Code here: https://github.com/HazyResearch/safari We don’t have a config for fine tuning, but will look to add it soon! On Wed, Mar 8, 2023 at 2:10 PM ksrinivs64 @.> wrote: Hi, thanks for a very nice piece of work. Do you also plan to release pretraining and fine tuning code for this model? Also, is there a way to apply the model on long sequences, such as those from the LRA benchmark? Thanks! — Reply to this email directly, view it on GitHub <#20>, or unsubscribe https://github.com/notifications/unsubscribe-auth/ABDDIIWGFGZAM2YVAJGZHLDW3DDSRANCNFSM6AAAAAAVUC3GUA . You are receiving this because you are subscribed to this thread.Message ID: @.>

Hello, I am also interested in the fine-tuning code. If you do not have the time to cobble it together can you provide some hints on how a fine-tuning harness can be constructed? I really want to push this to its limits.

Also a few points.

  1. Great work. I honestly believe this is the path to true coherent multi-modality
  2. I tried out the models and I am impressed with the context length.
  3. I did notice a higher propensity to hallucinate gibberish at extreme lengths but I assume that is due to model size.

Thanks for all the hard work. You're a rock star.

DanFu09 commented 1 year ago

Thank you for the kind words!

If you do not have the time to cobble it together can you provide some hints on how a fine-tuning harness can be constructed?
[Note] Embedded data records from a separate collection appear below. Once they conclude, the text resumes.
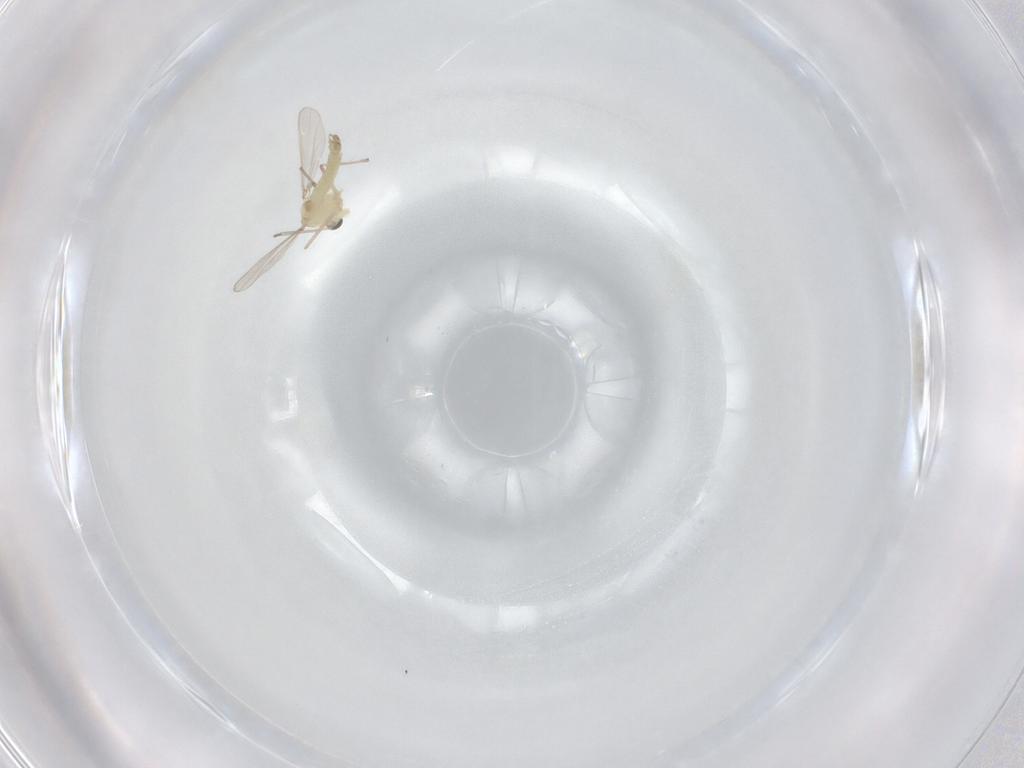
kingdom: Animalia
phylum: Arthropoda
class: Insecta
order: Diptera
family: Chironomidae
In safari, we'll need to put in some hooks for loading a pre-trained model: https://github.com/HazyResearch/safari/blob/main/train.py#L170. The H3 model definition in that repo has slightly different parameter names than the one in this repo, so we may need to have some custom code to rename the model parameters upon loading the state dict. Then it should work.
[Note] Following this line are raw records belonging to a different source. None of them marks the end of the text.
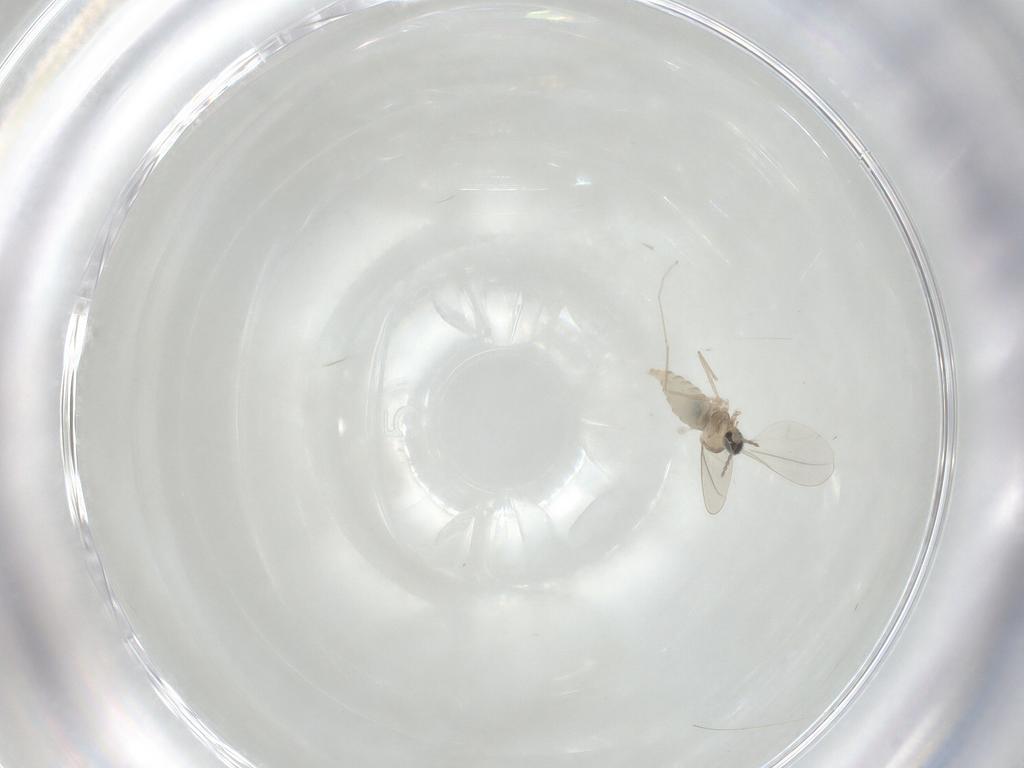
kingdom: Animalia
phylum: Arthropoda
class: Insecta
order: Diptera
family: Cecidomyiidae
We'll try to get this implemented soon!

jordancole21 commented 1 year ago

Just came here to say I'm interested in the fine-tuning code as well! Great work! Listening to the podcast from Deep Papers and found out about you guys!

Been looking for a solution to the long context window for a little while now. So I'm excited to start training it on custom data!